Member of the Tamil Nadu Legislative Assembly
- Incumbent
- Assumed office 11 May 2026
- Preceded by: G. Iyappan
- Constituency: Cuddalore

Personal details
- Party: Tamilaga Vettri Kazhagam

= B. Rajkumar =

Indian politician (born 1980)

B. Rajkumar (born 1980) is an Indian politician from Tamil Nadu. He is a member of the Tamil Nadu Legislative Assembly from the Cuddalore Assembly constituency in Cuddalore district, representing the Tamilaga Vettri Kazhagam.

== Early life ==
Rajkumar is from Cuddalore, Cuddalore district, Tamil Nadu. He is the son of R. Bhagavantaswamy. He completed his Diploma in Mechanical Engineering at Muthiah Polytechnic, Chidambaram, in October 2002. He declared assets worth Rs.45 lakhs in his affidavit to the Election Commission of India.
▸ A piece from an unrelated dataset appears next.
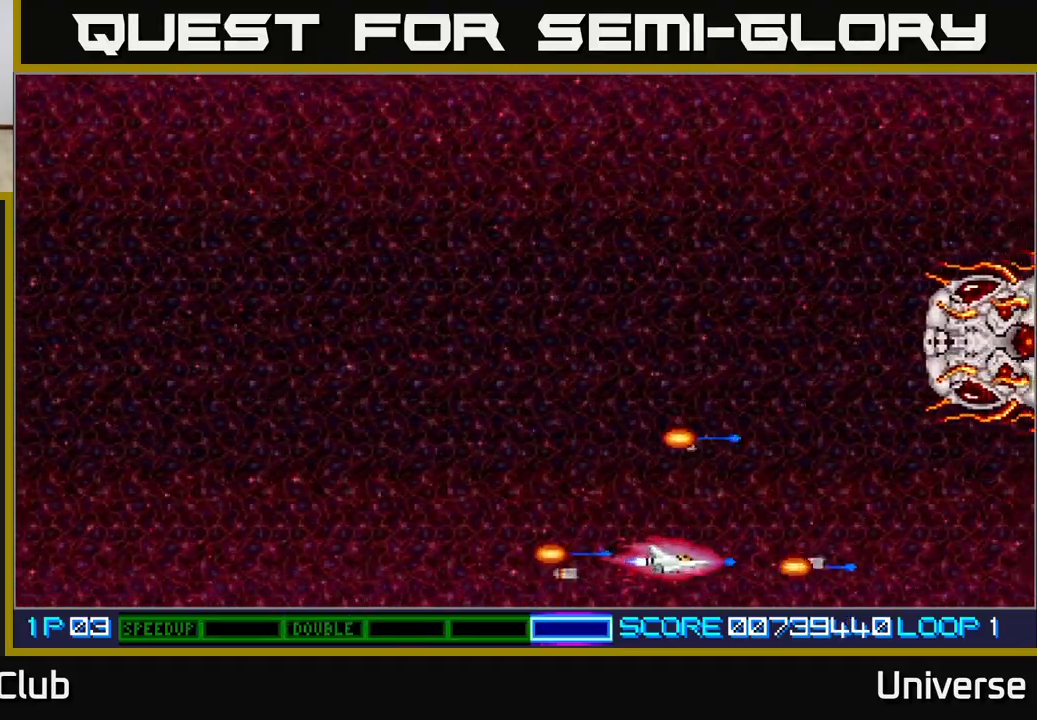
{"buttons": ["A", "DPAD_UP"], "left_stick": "center", "events": [[17, "A", "down"], [83, "DPAD_LEFT", "down"], [200, "DPAD_LEFT", "up"]]}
He has a few criminal cases registered against him.

== Career ==
Rajkumar became an MLA for the first time winning the Cuddalore Assembly constituency representing the Tamilaga Vettri Kazhagam in the 2026 Tamil Nadu Legislative Assembly election. He polled 70,856 votes and defeated his nearest rival, A. S. Chandrasekaran of the Indian National Congress, by a margin of 15,519 votes.